- **KUTIPAN YANG DIBERIKAN**
"Tindakan ini sekali lagi menunjukkan bahwa Turki terus bertindak bertentangan dengan permintaan komunitas internasional, termasuk kesimpulan dari pertemuan Oktober Dewan Eropa, yang meminta Turki untuk menghentikan tindakan ini," tambahnya.
Menteri Luar Negeri Yunani Nikos Dendias akan menginformasikan kepada sekutu dan mitra negara tentang perkembangan terbaru.
Para pemimpin Uni Eropa sepakat pada 2 Oktober untuk memberi Turki waktu hingga awal Desember untuk mempertimbangkan kembali langkahnya di Mediterania timur sebelum mempertimbangkan sanksi ekonomi.
Evangelos D. Kokkinos, pakar geopolitik yang berbasis di Athena, berpendapat Turki mengeluarkan Navtexnya untuk memanfaatkan ketidakmampuan Eropa untuk menjatuhkan sanksi.
“Sebagian besar negara Eropa diharapkan untuk 'mengutuk' agresi Turki, tetapi sanksi tidak mungkin dilakukan. Jadi, Turki memperluas kegiatan penelitiannya di kawasan itu adalah contoh lain dari mengabaikan hukum internasional dan kedaulatan Yunani,” katanya kepadaArab News.
Mengenai ketegangan regional apa yang mungkin dipicu, Kokkinos berpikir bahwa Turki telah menyebabkan masalah serius bagi sebagian besar tetangganya, tetapi karena Yunani dan Turki adalah negara anggota NATO, strategi Presiden Turki Recep Tayyip Erdogan adalah memprovokasi Athena untuk memulai konflik militer, agar NATO mendukung Turki.
“Inilah mengapa ketegangan akan tetap ada dalam apa yang tampak seperti Perang Dingin Mediterania,” katanya.
Menurut Seth J. Frantzman, direktur eksekutif Pusat Pelaporan dan Analisis Timur Tengah, "pembaruan Navtex yang provokatif adalah krisis terbaru yang didorong oleh Ankara."
“Turki sudah mengumumkan Navtex pada awal Oktober. Yunani dan negara-negara Eropa mengutuk penggunaan notifikasi navigasi ini,” katanya kepadaArab News.
Frantzman berpikir bahwa Turki menggunakan Navtex sebagai cara untuk menantang Yunani di laut, yang merupakan penyalahgunaan konsep Navtex.

- **ISI TUGAS**
Sunting bagian artikel tentang Navtex Turki mulai dari "Evangelos D. Kokkinos, pakar" dan berakhir pada "NATO mendukung Turki.", dengan mengganti "sanksi" menjadi "hukuman".

- **DATA YANG DIBERIKAN**
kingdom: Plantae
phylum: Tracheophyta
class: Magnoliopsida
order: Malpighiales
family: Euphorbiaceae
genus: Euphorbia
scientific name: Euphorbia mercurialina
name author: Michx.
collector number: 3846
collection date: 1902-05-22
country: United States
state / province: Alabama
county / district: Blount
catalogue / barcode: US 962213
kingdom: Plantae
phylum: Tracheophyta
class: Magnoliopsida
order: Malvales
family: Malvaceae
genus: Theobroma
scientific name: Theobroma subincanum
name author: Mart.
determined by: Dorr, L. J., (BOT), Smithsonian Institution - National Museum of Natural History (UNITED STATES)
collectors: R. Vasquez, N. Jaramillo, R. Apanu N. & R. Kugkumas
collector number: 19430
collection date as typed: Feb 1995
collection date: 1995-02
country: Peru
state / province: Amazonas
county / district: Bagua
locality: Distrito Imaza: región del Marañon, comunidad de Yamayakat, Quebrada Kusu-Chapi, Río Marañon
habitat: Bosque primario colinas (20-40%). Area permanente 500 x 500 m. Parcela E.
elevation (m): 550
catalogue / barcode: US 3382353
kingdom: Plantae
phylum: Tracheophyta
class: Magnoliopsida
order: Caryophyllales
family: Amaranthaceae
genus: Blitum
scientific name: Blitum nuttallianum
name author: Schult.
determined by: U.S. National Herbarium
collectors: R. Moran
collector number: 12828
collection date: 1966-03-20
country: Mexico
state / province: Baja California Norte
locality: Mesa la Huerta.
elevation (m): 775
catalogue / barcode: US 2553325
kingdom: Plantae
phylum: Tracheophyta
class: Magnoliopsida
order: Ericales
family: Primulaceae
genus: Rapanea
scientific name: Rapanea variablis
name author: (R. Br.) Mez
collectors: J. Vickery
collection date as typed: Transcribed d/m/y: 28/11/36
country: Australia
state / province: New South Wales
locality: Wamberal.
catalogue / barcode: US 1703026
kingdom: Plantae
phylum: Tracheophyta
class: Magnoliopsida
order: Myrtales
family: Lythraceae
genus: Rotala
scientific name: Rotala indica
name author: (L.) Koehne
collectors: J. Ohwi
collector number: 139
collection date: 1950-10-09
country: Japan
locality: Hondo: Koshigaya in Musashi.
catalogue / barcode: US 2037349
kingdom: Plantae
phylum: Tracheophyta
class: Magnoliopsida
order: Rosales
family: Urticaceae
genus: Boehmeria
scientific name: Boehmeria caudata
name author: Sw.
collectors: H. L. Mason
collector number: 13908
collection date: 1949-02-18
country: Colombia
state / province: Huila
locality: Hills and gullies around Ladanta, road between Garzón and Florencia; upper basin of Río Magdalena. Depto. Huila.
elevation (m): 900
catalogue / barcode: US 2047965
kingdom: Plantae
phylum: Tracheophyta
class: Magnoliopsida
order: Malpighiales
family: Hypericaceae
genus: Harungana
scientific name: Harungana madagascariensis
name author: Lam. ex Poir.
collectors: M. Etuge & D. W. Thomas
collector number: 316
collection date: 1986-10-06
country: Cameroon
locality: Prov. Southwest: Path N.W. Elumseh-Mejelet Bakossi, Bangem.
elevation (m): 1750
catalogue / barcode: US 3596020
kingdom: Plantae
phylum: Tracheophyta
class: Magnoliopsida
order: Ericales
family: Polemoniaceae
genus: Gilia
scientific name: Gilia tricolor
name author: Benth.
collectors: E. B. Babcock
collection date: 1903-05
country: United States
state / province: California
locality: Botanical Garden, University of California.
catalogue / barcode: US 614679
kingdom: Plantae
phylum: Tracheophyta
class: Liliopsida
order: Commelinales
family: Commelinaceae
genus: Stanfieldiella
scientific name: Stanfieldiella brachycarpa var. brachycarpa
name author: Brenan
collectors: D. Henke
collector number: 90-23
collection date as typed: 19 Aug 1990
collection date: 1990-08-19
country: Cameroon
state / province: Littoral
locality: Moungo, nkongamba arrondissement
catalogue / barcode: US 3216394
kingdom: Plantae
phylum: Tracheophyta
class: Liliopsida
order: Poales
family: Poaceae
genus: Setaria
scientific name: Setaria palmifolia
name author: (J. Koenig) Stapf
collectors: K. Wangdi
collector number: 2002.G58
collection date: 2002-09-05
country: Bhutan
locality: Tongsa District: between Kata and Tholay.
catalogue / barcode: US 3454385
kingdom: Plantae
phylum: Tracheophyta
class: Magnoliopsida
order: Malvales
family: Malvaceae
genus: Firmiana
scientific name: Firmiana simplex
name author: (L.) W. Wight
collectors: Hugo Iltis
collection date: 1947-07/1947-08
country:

- **JAWABAN SOAL**
Evangelos D. Kokkinos, pakar geopolitik yang berbasis di Athena, berpendapat Turki mengeluarkan Navtexnya untuk memanfaatkan ketidakmampuan Eropa untuk menjatuhkan hukuman.
“Sebagian besar negara Eropa diharapkan untuk 'mengutuk' agresi Turki, tetapi hukuman tidak mungkin dilakukan. Jadi, Turki memperluas kegiatan penelitiannya di kawasan itu adalah contoh lain dari mengabaikan hukum internasional dan kedaulatan Yunani,” katanya kepadaArab News.
Mengenai ketegangan regional apa yang mungkin dipicu, Kokkinos berpikir bahwa Turki telah menyebabkan masalah serius bagi sebagian besar tetangganya, tetapi karena Yunani dan Turki adalah negara anggota NATO, strategi Presiden Turki Recep Tayyip Erdogan adalah memprovokasi Athena untuk memulai konflik militer, agar NATO mendukung Turki.